City officials have been some of the biggest cheerleaders forthe permanent racino, which will almost quadruple the Pennsylvania-based company’s current work force of about 130 employees – and generate at least $2.1 million a year for the city in the form of property tax and lease payments and the city’s share of slots revenue.

That revenue will be used to help pay for a replacement for the city’s aging auditorium and civic center. The city already has earned more than $500,000 from Hollywood Slots in Bangor, the temporary slots facility in the former Miller’s Restaurant on Main Street, which has been operating for six months.

Penn National’s permanent gambling complex, which will house up to 1,500 slot machines, is proposed for the so-called Riverside Block, which encompasses the land between Lincoln and Dutton streets from Main Street to the railroad tracks.

The permanent racino will replace Hollywood Slots. It will include a parking garage, restaurant and retail space.

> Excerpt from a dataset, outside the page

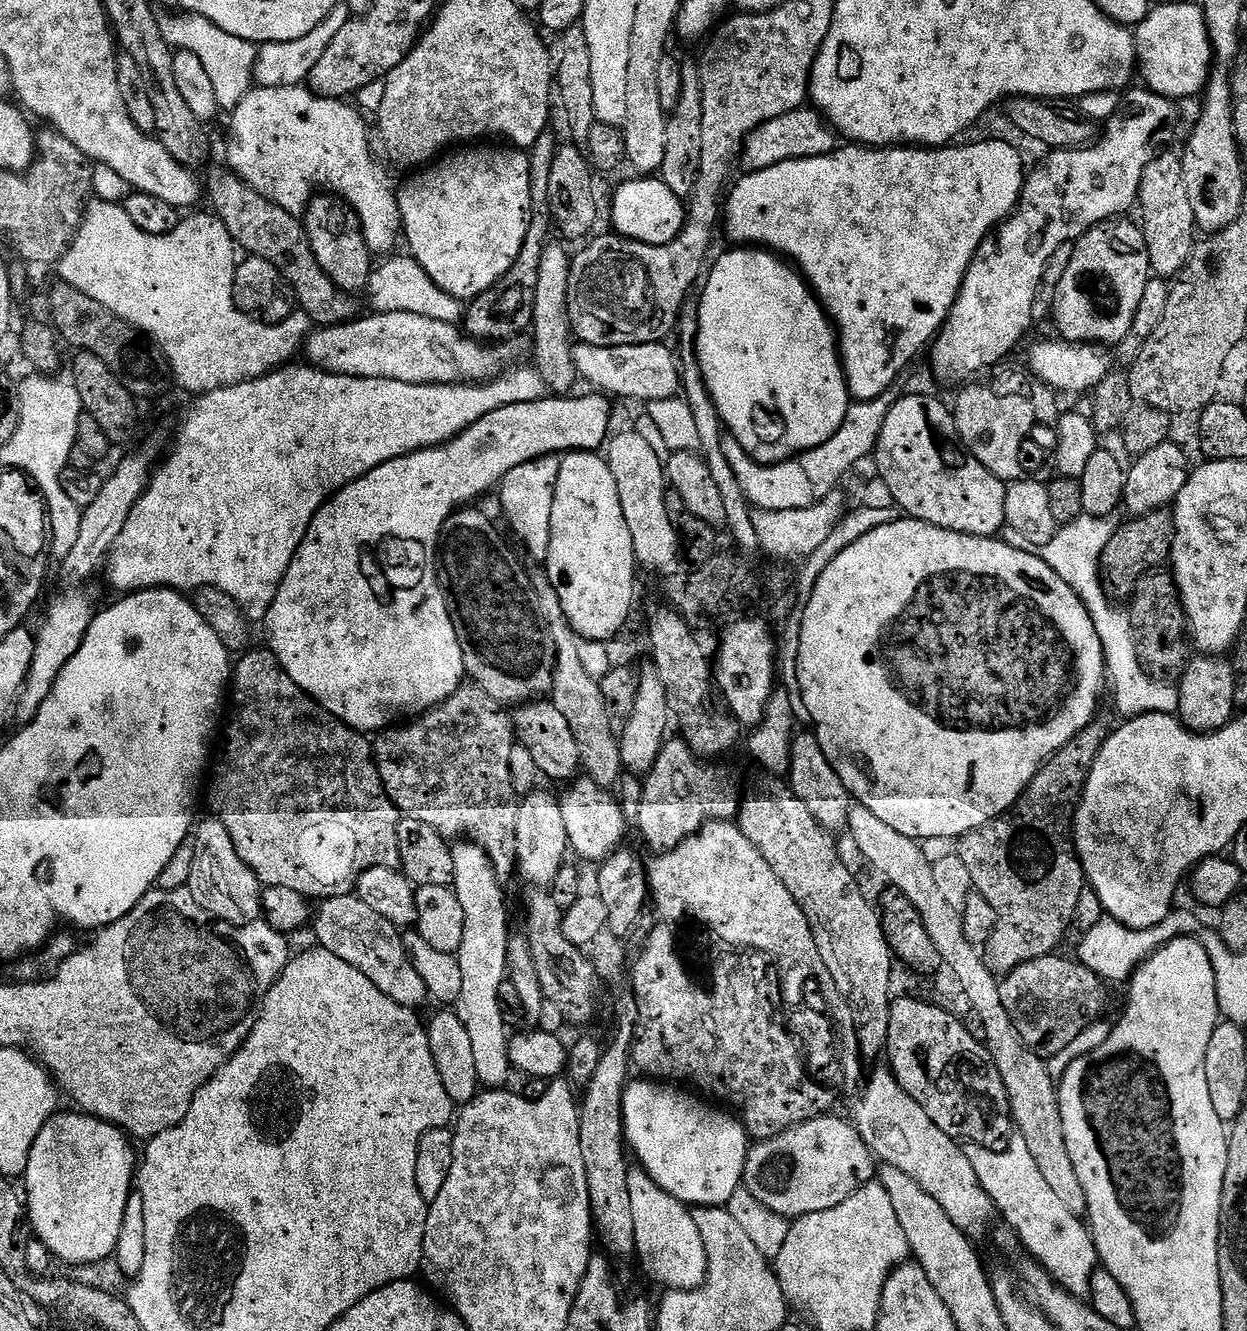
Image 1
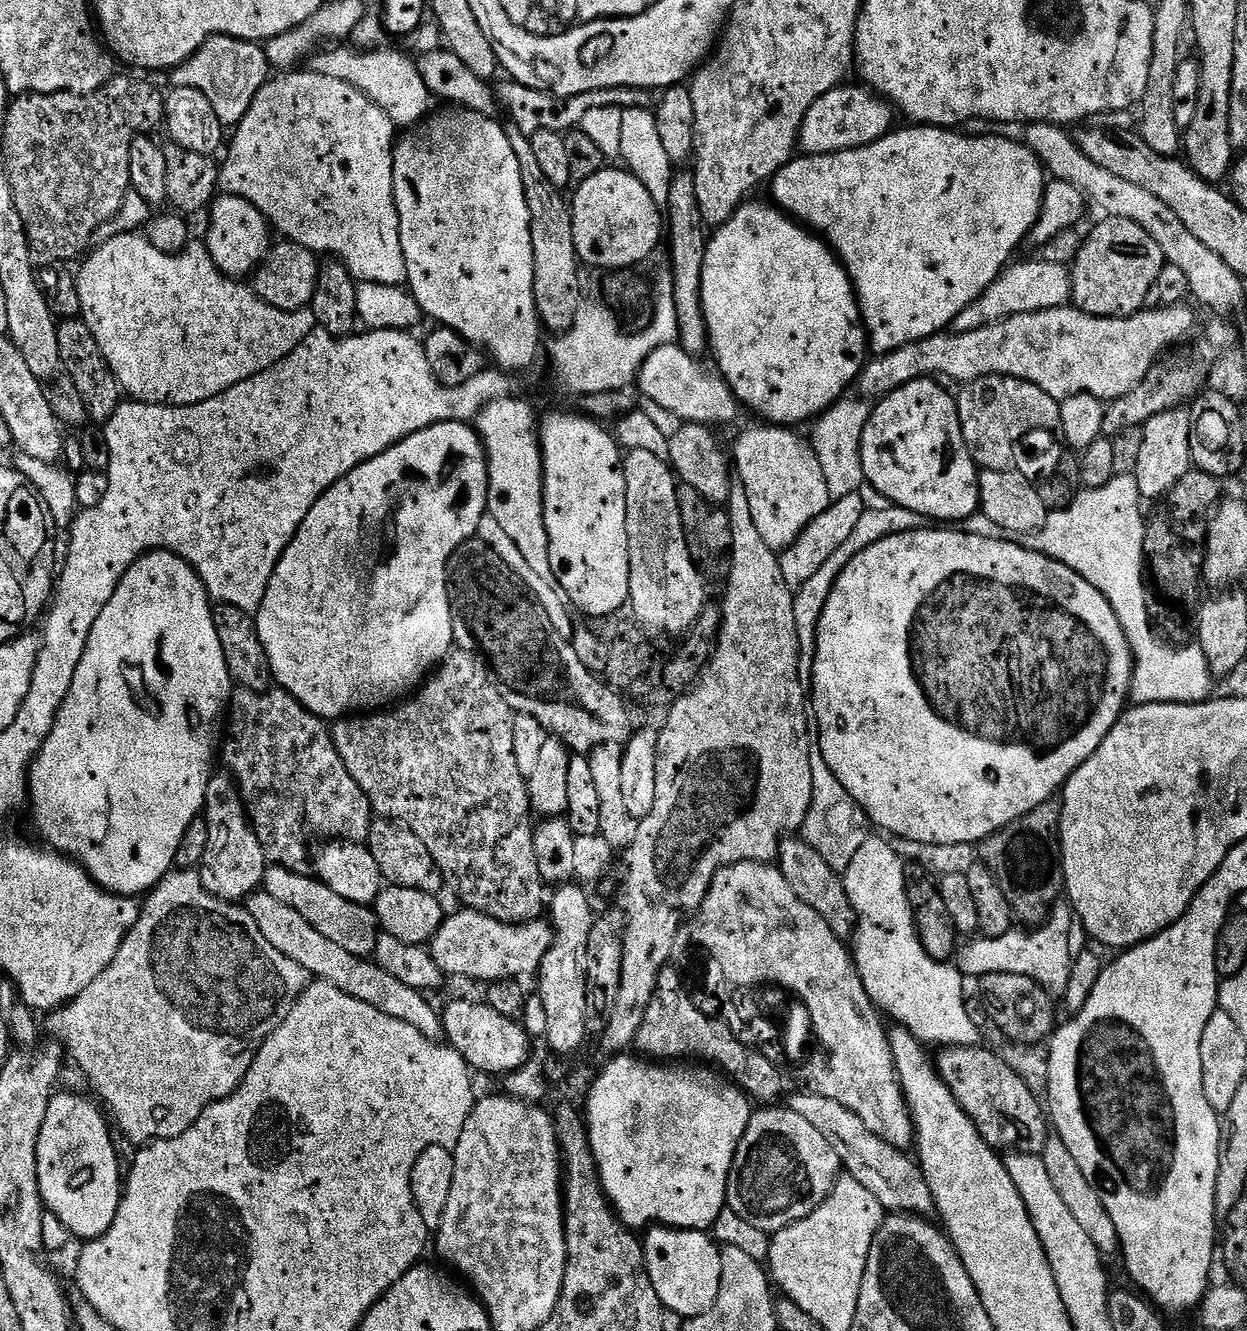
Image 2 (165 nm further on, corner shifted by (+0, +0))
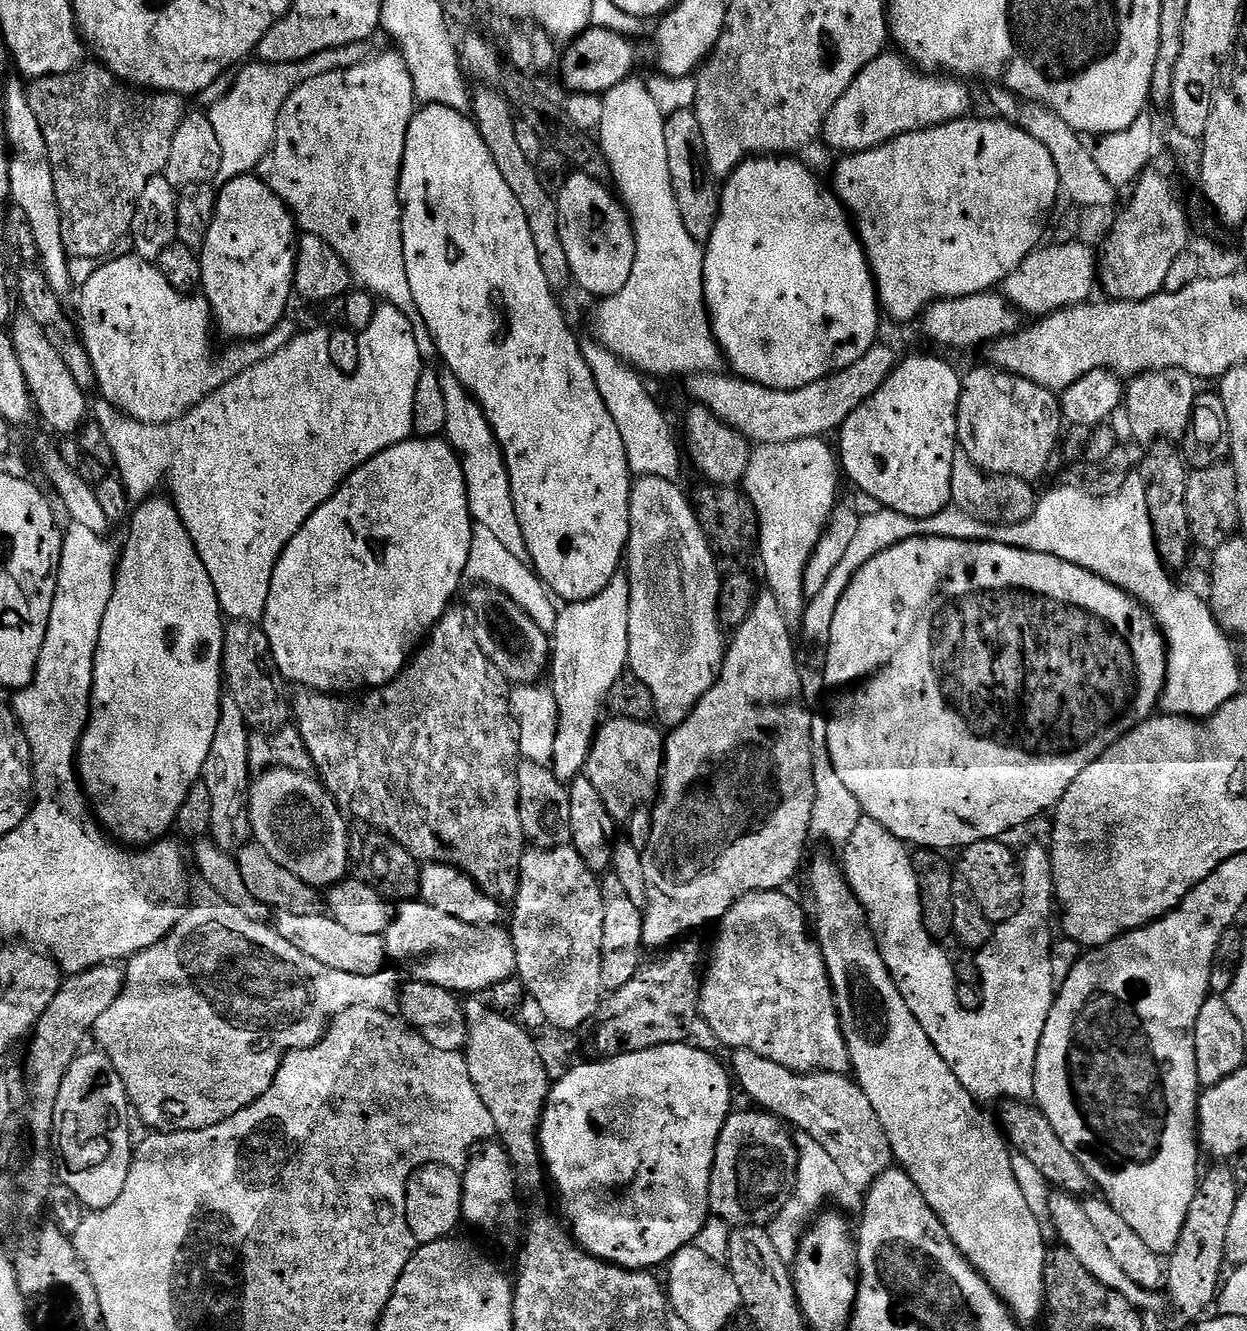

Penn’s off-track betting operation, now operated out of the grandstand at city-owned Bangor Raceway, also will be housed in the new facility.

Most of the land Penn National is arranging to buy is occupied by a Holiday Inn belonging to Mahaney Properties. Kevin Mahaney, son of the late Bangor businessman Larry Mahaney, owns Mahaney Properties.Construction on the new complex, which will be located on Main Street across from Bass Park, will begin in 2007 or 2008, depending on the outcome of talks with the last remaining lease holder, the real estate firm Re-Max Advantage, which holds a lease on its building through February 2008.

According to Snyder, Penn National will pay more than $7 million for the several properties that comprise the site.

Larry Mahaney had negotiated an option on the adjacent Main Street Inn and the two houses behind it, but the option expired March 31. Penn National wound up dealing directly with the properties’ owner, Chiou Lin of Hampden.

The hotel properties, across the street from Bass Park and Bangor Raceway, are among the few commercially zoned properties large enough to accommodate Penn’s proposed 150,000-square-foot permanent facility and attached multilevel parking garage within the 2,000-foot radius of Bangor Raceway required by state law.

Cashwell said Larry Mahaney deserved much of the credit for cobbling together the Riverside Block, which allowed the city to retain Bass Park for such traditional activities as harness racing, the Bangor State Fair, various conferences, conventions and trade shows, to name a few.

Moving the racino across Main Street also helped avoid some potentially serious traffic backups by eliminating the need to cross two lanes of traffic to reach Bass Park from points south and Interstate 395.

“Right up to the week he died, [Mahaney] was checking in personally with me” to see how he could help facilitate negotiations, Cashwell said.

Others who weighed in on the racino project included:

. Tom Palmer, a hotelier and Bangor Region Chamber of Commerce board chairman, who said the temporary racino already was generating spinoff business at local hotels, the Bangor Mall and other places.

“Their numbers are all up, and that’s been steady since November” when the temporary slots parlor opened, he said.

. Charlie Birkel, a longtime resident, who has patronized Hollywood Slots and the OTB, who praised them as “delightful, clean and relaxing. They should be given a round of compliments for a job well done in the city so far.”

. Diane Cormier, owner of Diva’s Gentlemen’s Club, said Hollywood Slots has had a positive impact on her business.

“I know a lot of people win, and then they come over and are giving it to the girls,” she said. “I love them,” she said of Hollywood Slots. “I’m glad they’re here.”